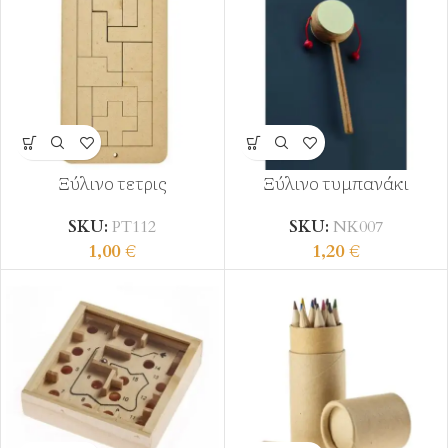
Ξύλινο τετρις
Ξύλινο τυμπανάκι
SKU:
ΡΤ112
SKU:
ΝΚ007
1,00
€
1,20
€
* * * * * * * * *
_WHAT THE EXERCISE ASKS:_
Copy out every line of text read from the rows above, without any changes, and leave the pictures out of your answer.

_EXERCISE ANSWER:_
Ξύλινο τετρις
Ξύλινο τυμπανάκι
SKU:
ΡΤ112
SKU:
ΝΚ007
1,00
€
1,20
€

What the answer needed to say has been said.